***** TEXTO PARA ANALIZAR *****

INTRODUCCIÓN
El problema de la autoridad es
básico a la naturaleza de cualquier sociedad. Si se destroza su doctrina de
autoridad, una sociedad colapsa, o si no la mantiene unida solo el error total.
Ha llegado a ser común de parte de los eruditos evadir el hecho de que la
autoridad es algo religioso; el dios o poder supremo de cualquier sistema es
también la autoridad y legislador de ese sistema. Iverach, en línea con la
evasión humanística de la naturaleza de la autoridad, empezó su análisis
diciendo que «la palabra “autoridad”, según se usa en el lenguaje ordinario,
siempre implica cierta coerción.
El significado más común es el de
poder para imponer obediencia». Esto es por cierto verdad hasta donde ahí, pero
es falso por direccional mala orientación de su énfasis. Es como definir a un
hombre como una criatura que en su mayor parte es lampiño, tiene un pulgar y
camina erecto; técnicamente, esta definición es correcta; en la práctica, no
nos ha dicho nada, y ha evadido los hechos centrales respecto al hombre.
Iverach reconoció esta limitación, y por consiguiente llevó el argumento, paso
a paso, a la conclusión de que «toda autoridad es en última instancia autoridad
divina.
Esto es cierto lo mismo si
consideremos al mundo desde un punto de vista teísta o de un punto de vista
panteísta». Puesto que el punto de partida de toda autoridad es religioso, el punto
de partida de todo debate en cuanto a la autoridad debe ser religioso. Dios no
es el eslabón final en la autoridad sino el alfa y omega de toda autoridad.
Toda autoridad es en esencia
autoridad religiosa; la naturaleza de la autoridad depende de la naturaleza de
la religión. Si la religión es bíblica, la autoridad en todo punto es la
autoridad inmediata o mediata del Dios trino. Si la religión es humanística, la
autoridad es en todas partes implícita o explícitamente la conciencia autónoma
del hombre. Los hombres obedecen la autoridad en bases religiosas, o la
desobedecen en bases religiosas. Adán y Eva no fueron menos religiosos en su desobediencia
que en su obediencia.

***** DATOS PROPORCIONADOS *****

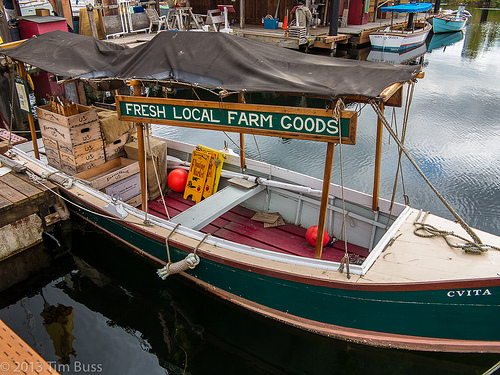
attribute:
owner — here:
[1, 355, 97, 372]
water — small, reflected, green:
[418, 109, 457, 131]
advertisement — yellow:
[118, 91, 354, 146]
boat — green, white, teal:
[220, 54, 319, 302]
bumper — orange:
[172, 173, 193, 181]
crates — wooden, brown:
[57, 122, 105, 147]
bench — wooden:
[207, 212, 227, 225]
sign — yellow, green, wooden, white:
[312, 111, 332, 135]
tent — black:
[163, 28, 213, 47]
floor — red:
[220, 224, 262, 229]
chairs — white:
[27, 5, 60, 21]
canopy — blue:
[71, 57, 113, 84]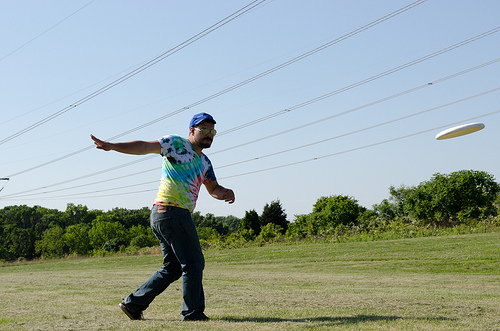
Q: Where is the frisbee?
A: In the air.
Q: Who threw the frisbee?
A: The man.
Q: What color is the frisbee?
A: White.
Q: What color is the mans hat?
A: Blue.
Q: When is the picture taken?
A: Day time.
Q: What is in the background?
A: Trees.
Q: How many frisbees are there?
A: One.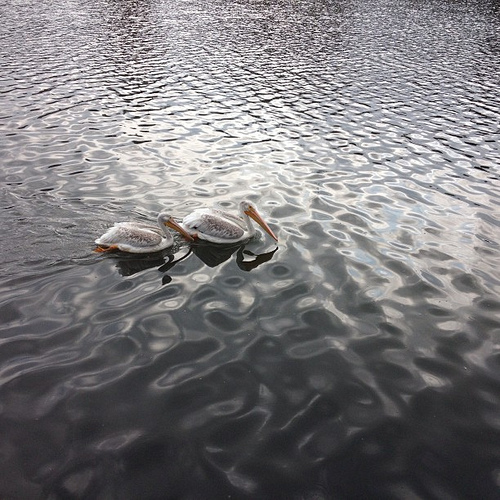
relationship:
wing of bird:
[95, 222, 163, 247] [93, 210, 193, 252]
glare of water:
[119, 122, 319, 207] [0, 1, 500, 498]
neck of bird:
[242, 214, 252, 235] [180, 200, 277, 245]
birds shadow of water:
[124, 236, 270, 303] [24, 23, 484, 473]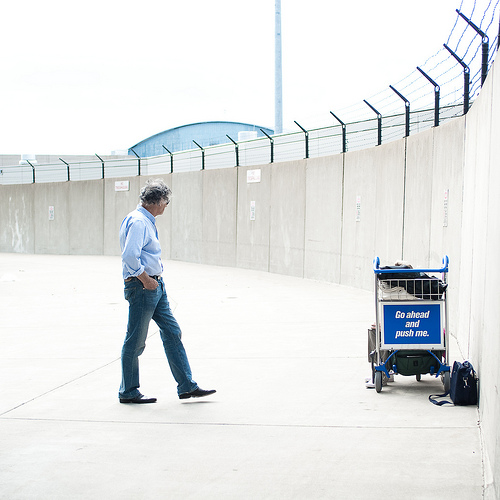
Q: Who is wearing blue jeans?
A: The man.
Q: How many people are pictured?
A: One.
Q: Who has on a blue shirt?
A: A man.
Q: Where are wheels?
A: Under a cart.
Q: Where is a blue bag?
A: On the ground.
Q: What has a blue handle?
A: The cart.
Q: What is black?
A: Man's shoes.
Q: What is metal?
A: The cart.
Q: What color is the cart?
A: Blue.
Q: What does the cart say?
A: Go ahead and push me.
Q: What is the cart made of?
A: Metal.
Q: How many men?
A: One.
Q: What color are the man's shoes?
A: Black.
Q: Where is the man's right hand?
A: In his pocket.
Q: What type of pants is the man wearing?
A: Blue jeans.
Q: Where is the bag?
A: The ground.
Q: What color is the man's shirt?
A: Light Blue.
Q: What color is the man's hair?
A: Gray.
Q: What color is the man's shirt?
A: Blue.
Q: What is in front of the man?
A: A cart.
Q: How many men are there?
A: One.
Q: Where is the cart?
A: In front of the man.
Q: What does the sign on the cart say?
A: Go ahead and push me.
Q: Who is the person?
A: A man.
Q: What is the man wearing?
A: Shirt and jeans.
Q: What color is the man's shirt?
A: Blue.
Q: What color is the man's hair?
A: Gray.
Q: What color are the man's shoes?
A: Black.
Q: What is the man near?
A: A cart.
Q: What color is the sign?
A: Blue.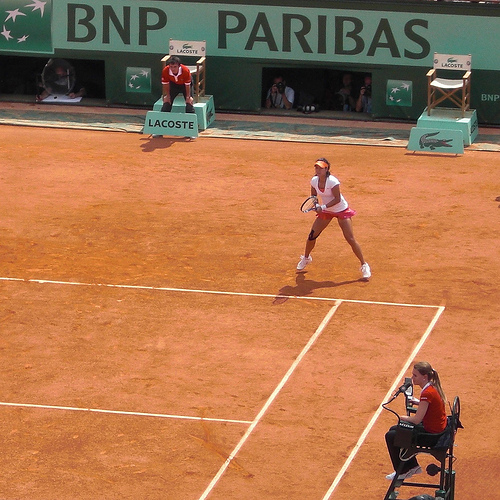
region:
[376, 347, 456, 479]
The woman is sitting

*****

• _TAREA POR REALIZAR_: ¿Puedes transcribir, del texto sobre la autoridad, el fragmento que abre con las palabras que contienen "Ha llegado a" y cierra con "implica cierta coerción."?

• _RESPUESTA AL PROBLEMA_:
Ha llegado a ser común de parte de los eruditos evadir el hecho de que la
autoridad es algo religioso; el dios o poder supremo de cualquier sistema es
también la autoridad y legislador de ese sistema. Iverach, en línea con la
evasión humanística de la naturaleza de la autoridad, empezó su análisis
diciendo que «la palabra “autoridad”, según se usa en el lenguaje ordinario,
siempre implica cierta coerción.